Despite the fact that Ruby on Rails has been around since 2004, I'm still surprised and dismayed at how many "Amateurs" (or
non-Passionate Coders as Stephen McMahon recently blogged about) are trying to get into Ruby on Rails.
Much like what Stephen encountered, I seem to be rescuing a lot of Rails Projects recently, with Ruby code made to "look like" an older, more established language.
One recent code snippet I came across was written by a nameless Ruby on Rails programmer in Hawaii. While it's not as bad as what's found in
The Daily WTF (a fine site I highly recommend to any serious Programmer), this is still not the kind of code that Honolulu's Ruby on Rails Coders should be propagating, much less tolerating.
The author of the following snippet seems to have no grasp on the merits of using Collections, as a lengthy hunk of code was custom-written for an e-Commerce site:
case address.zip
when "96701"
local_surcharge = 15
when "96734"
local_surcharge = 15
when "96744"
local_surcharge = 15
when "96782"
local_surcharge = 15
when "96797"
local_surcharge = 20
when "96792"
local_surcharge = 25
# ... all the rest of Oahu's Zip Codes hardcoded with values here...
end
if local_surcharge
total_charges = total_charges + local_surcharge
end
Alrighty, go ahead and cue that
Sam Kinison clip (NSFW) for me, please:
"Oh! Oh! Auuuugh!!!"
Ow, my eyes! Such unsightly code! I thought this was supposed to be Ruby, not Visual Basic or COBOL! I'll bet that even an experienced JavaScript coder would've tried to write the above lookup as a JSON Object or something. Blecch!
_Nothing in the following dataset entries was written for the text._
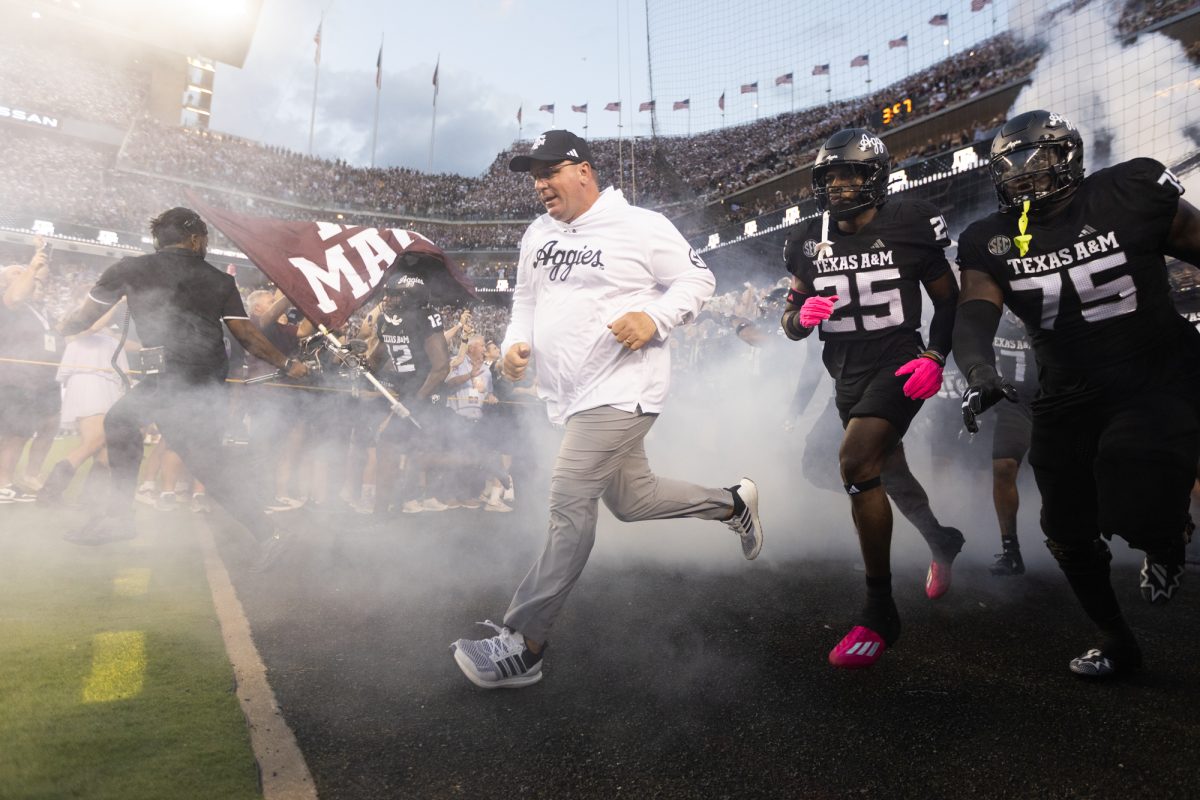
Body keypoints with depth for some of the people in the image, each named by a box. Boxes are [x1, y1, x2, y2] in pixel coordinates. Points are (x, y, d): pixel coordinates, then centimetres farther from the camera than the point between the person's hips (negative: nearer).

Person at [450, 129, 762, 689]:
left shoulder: (640, 228, -7)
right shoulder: (538, 235, 14)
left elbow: (697, 279, -2)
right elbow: (526, 298, 24)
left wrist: (653, 319, -19)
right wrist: (516, 344, 5)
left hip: (620, 391, -9)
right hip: (572, 396, 9)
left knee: (570, 503, -15)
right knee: (630, 500, 16)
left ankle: (521, 647, -8)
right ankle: (733, 503, 39)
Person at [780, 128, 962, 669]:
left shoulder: (909, 226, -6)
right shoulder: (809, 242, 4)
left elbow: (947, 299, 3)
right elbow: (789, 321, 8)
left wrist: (935, 358, -12)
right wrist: (802, 318, -16)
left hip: (899, 364, -5)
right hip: (846, 372, 6)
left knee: (856, 462, -26)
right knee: (887, 470, 20)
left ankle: (879, 614, -15)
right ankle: (941, 540, 53)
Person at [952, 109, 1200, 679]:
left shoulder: (1131, 193, -9)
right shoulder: (990, 242, -4)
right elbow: (975, 315, -17)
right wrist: (980, 371, -37)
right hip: (1068, 399, 4)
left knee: (1138, 508, -24)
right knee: (1068, 534, 10)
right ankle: (1116, 643, 36)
If you're writing Ruby code like the above, and consider it perfectly acceptable code, please get out of the game NOW. You're doing nobody any favors by writing such poorly-styled code. In fact, I've fired (dismissed) a few expensive, $300/Hour consultants in Las Vegas for writing unsightly code like that. Thank goodness I was the Technical Lead back then.
If you're writing code like the above through inexperience, though, you might want to invest in some reference materials for your personal library. I suggest The Ruby Way, and The Rails Way as starting points.
Anyway, here's a slightly better way to implement the above, using a Hash Lookup in Ruby:
zip_lookup = {
"96701"=>15,
"96734"=>15,
"96744"=>15,
"96782"=>15,
"96797"=>20,
"96792"=>25,
# ... all the rest of Oahu's Zip Codes hardcoded with values here...
}
# Add the lookup value, or $0.00 if not in lookup hash
total_charges += (zip_lookup[address.zip] || 0)
This is better style for the intended operation, in my opinion, as it's much clearer that only one thing is supposed to happen in the code snippet: determine and apply a surcharge (if any) for specific zip codes. The only acceptable reason to use the original "Big-Ugly Case Statement" would be if several Cases can't easily be grouped into a common, reusable pattern.
Aim for simplicity when possible -- you'll thank yourself 6 months later when you need to go back and update your own code.
Of course, to be a real Rails Rock-Star and have your Inbox flooded with Job Offers -- quite possibly from me -- the above really should have been done as a new Rails Model. At least a "script/generate scaffold ZipSurchargeLookup code:string surcharge:integer". That way, the above is about as simple to implement in Ruby code as this:
zip_lookup = ZipSurchargeLookup.find_by_code(address.zip)
total_charges += zip_lookup.surcharge unless zip_lookup.nil?
Furthermore, by doing the lookup as a Database Table, the ZipCode surcharge can be maintained by the eCommerce site's administrator via Web GUI, rather than maintained by a Programmer spelunking around in Ruby code.
You don't want to be stuck doing menial "Code Maintenance" tasks like updating hard-coded Zip Code Surcharges in low-level Ruby Code, do you? Because if you do, you probably shouldn't be coding in Ruby on Rails, or coding in anything else for that matter.